The Parenting Lesson I’ve Learned From The #NeverAgain Youth-Led Movement
It has been just a few weeks and the #NeverAgain movement has scholars, politicians, and everyone else in awe at what they are accomplishing. If you are not familiar with #NeverAgain, it is a movement led by high school students that emerged from the Parkland shooting at Marjory Stoneman Douglas High School where 17 people were killed and 14 others were wounded by a gunman armed with an AR-15 on February 14th, 2018.
Out of the 17 dead 14 were teenage students. Student survivors from the shooting are speaking up about their experience and on ways we can make sure this does not happen again, hence the name #NeverAgain. They have focused their efforts on gun control and on the power the NRA (National Rifle Association) exerts in policy decisions.
This is not the first time our children have been murdered in a mass shooting, but is the first time the surviving children are leading the political discourse on the gun debate. This time is different.
As a parent who is afraid the next shooting will happen at my daughter’s school, I have not just gone to my daughter’s school to learn about their active shooter drills, but also have researched the different sides of the gun debate. Now, my stance on gun violence is that there are various factors influencing this issue, such as America’s gun culture, toxic masculinity, campaign-financing, corporate greed, extreme individualism, mental health stigma, easy access to guns…I can go on.
In the issue of mass shootings specifically, guns have been the main instrument used in all of the incidents, therefore that’s where we need to start: with gun control. This is not an issue exclusive to schools either; therefore, reinforcing school safety alone won’t fix this issue. Mass shootings have taken place in schools, churches, movie theaters, concerts, malls, nightclubs, military bases, etc. This is a public safety issue, therefore we need to find a solution that keeps the public safe. The Parkland youth survivors understand that.

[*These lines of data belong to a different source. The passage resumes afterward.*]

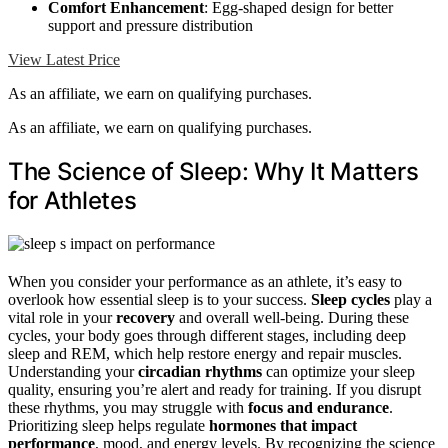
Comfort Enhancement
: Egg-shaped design for better
support and pressure distribution
View Latest Price
As an affiliate, we earn on qualifying purchases.
As an affiliate, we earn on qualifying purchases.
The Science of Sleep: Why It Matters
for Athletes
When you consider your performance as an athlete, it’s easy to
overlook how essential sleep is to your success.
Sleep cycles
play a
vital role in your
recovery
and overall well-being. During these
cycles, your body goes through different stages, including deep
sleep and REM, which help restore energy and repair muscles.
Understanding your
circadian rhythms
can optimize your sleep
quality, ensuring you’re alert and ready for training. If you disrupt
these rhythms, you may struggle with
focus and endurance
.
Prioritizing sleep helps regulate
hormones that impact
performance
, mood, and energy levels. By recognizing the science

With that been said, this is the parenting lesson I’ve learned from this amazing group of young people:
Our children are watching and learning. Let’s make society proud of our parenting.
I learned recently that one of the leaders of #NeverAgain is the son of an advocate for children with special needs and developmental disabilities, specifically teaching law enforcement how to handle encounters with this group of youth. After learning this, it becomes easy to understand how this student is a leader in the movement. He is just exemplifying what he has seen at home and in his environment. I take my hat off to the parents and caretakers of these youth. The political socialization of our children is extremely important to shaping who will they be in the future. These students exemplify strength, leadership, and courage, and it’s absolutely empowering.
As an advocate myself, I have gotten my daughter involved in my advocacy efforts since she was very small. I had her help me put together survival kits for homeless youth when she was 3 years old while explaining to her that we were doing this for children who didn’t have a home. Going forward to a few weeks ago, a day before Valentine’s day (and the Parkland shooting), my daughter’s teacher sent a note home asking not to address valentines to specific students and just to have my child write her name in the “from” section for time-saving purposes.
Well, when we were getting the valentines ready that night, my daughter said, “Mommy, I know my friends’ names — I can fill them out.” I explained that the teacher said it was going to be tricky to hand them out by names, to which my daughter calmly replied, “I will give it to each one of them myself, I want them to feel special.” I could not discourage that behavior and proceeded to tell her I understood and that she could write their names. I was proud.
I wrote my daughter’s teacher that night, saying that my daughter was going to deliver the treats herself because she wanted to write her friends’ names on the valentines to make them feel special. The teacher told me it was okay, and that she trusted my daughter’s judgment. My daughter is 5 years old. Our kids are watching and they are learning.
This is the main parenting lesson I’ve learned so far and I am certain there will be many more for us to learn from our youth and this movement as it progresses. I will continue to implement this lesson in my advocacy efforts, as well as in my parenting.
As for the current fight for gun control, I refuse to let our children continue to die or live in fear thinking they could be next. The kind of stress and fear our children are enduring should not exist, period. The pain the parents of the victims had to endure, no one should have to experience. The Parkland shooting survivors are our children; let’s join their efforts and offer our support to this amazing group of teenagers who just want to be able to go to school free of fear, for themselves, for our children, and for our future generations.
As parents and caregivers, remember, they are watching us and they are learning. These are our future leaders.